Potentially unfathomable fetish aside, Steven's crime is being unable to choose a sacrifice to the point where Bob begins bleeding from his eyes, a truly horrific scene that highlights how much the children are suffering because of Steven's inability to make a decision. In classic tragedies, the tragic hero must have a specific flaw, and in "The Killing of a Sacred Deer," Steven's great flaw is that he cannot take on responsibility, leading him to indecision. 

He eventually puts the family around him, covers his eyes, and spins in a circle with a loaded gun, shooting when he stops. He kills Bob, fulfilling the rules of the sacrifice and saving both Kim and Anna (who never shows signs of the illness, but Martin promises that she will). Steven couldn't even take responsibility for the choice of who to sacrifice, and instead left it up to random chance.

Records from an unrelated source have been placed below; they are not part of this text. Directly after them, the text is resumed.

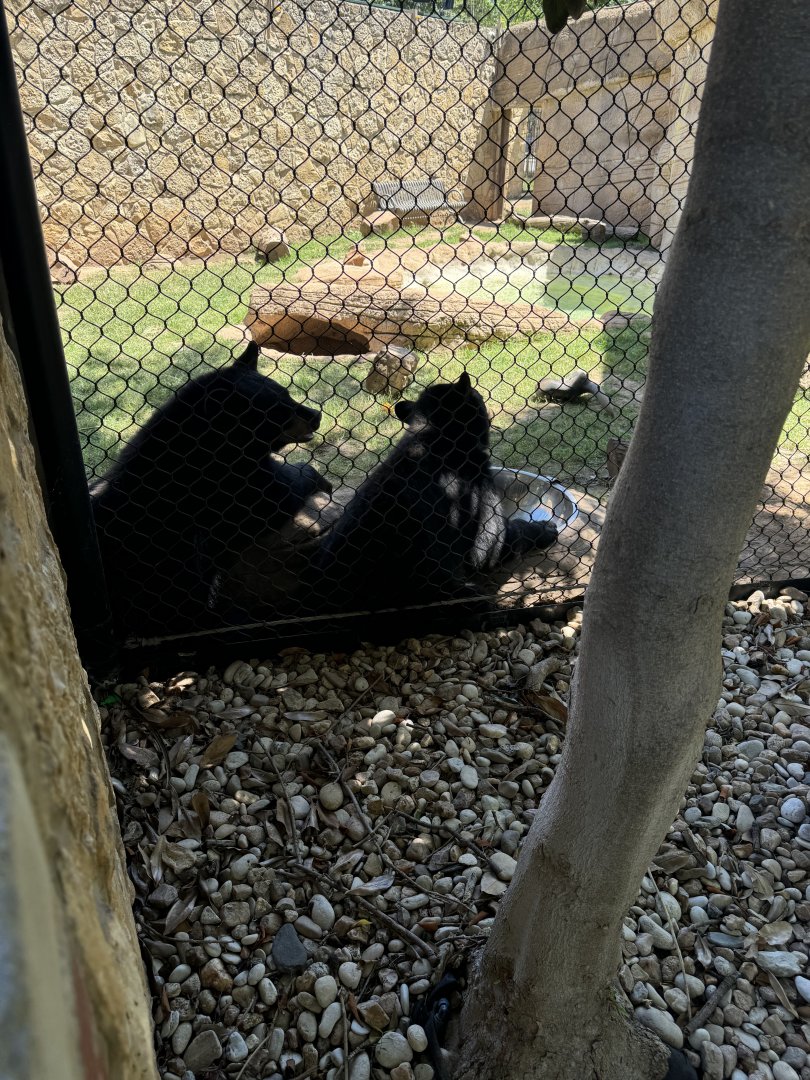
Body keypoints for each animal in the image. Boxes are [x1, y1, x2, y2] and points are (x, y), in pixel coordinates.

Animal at [90, 341, 328, 637]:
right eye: (277, 411)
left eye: (287, 394)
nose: (316, 415)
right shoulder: (225, 484)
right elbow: (275, 494)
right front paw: (313, 474)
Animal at [307, 371, 558, 615]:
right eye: (478, 399)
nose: (489, 412)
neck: (435, 435)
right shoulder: (483, 521)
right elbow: (510, 534)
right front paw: (545, 529)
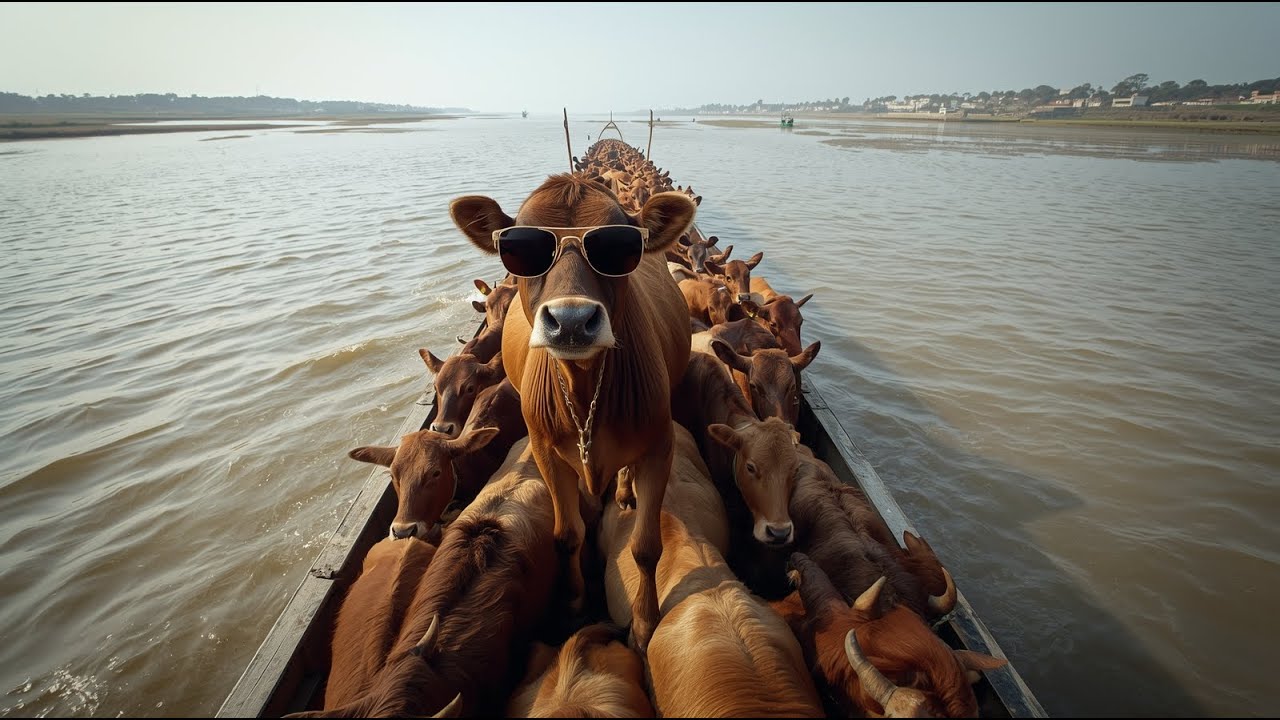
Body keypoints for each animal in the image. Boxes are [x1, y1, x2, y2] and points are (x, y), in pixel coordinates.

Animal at [449, 174, 695, 652]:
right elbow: (567, 535)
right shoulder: (546, 450)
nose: (572, 321)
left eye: (618, 245)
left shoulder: (660, 445)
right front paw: (574, 605)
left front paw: (645, 623)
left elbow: (646, 547)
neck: (585, 392)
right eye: (521, 246)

The diner scene that ends The Killing of a Sacred Deer, explained

After Steven kills poor little Bob, we see a final scene in the diner where Steven and Martin used to meet before Steven introduced Martin to his family. The remaining members of the Murphy family are sitting together in Steven and Martin's old spot. The family have never been particularly expressive or warm, but it's clear that even more coldness has settled over them in the wake of Bob's death. It's easy to imagine how bitterness could set in because Steven not only failed to really choose between them, but also put them into the situation in the first place. 

Martin is also at the diner, watching them from the bar counter. The family get up and leave, while Martin remains behind. Their ordeal is over, as far as his involvement is concerned, and now everyone can theoretically move on with their lives. Their total lack of retaliation against him hints at the original text and his role as the human representation of an actual goddess, though it could also be just another instance where Steven fails to take action. The movie ends on that note, offering more questions than answers, which honestly is kind of Lanthimos's whole deal. For more tragic and darkly comedic parables, make sure to check out his most recent film, "Kinds of Kindness," which is essentially "The Twilight Zone" for perverts. It's a guaranteed feel-bad good time.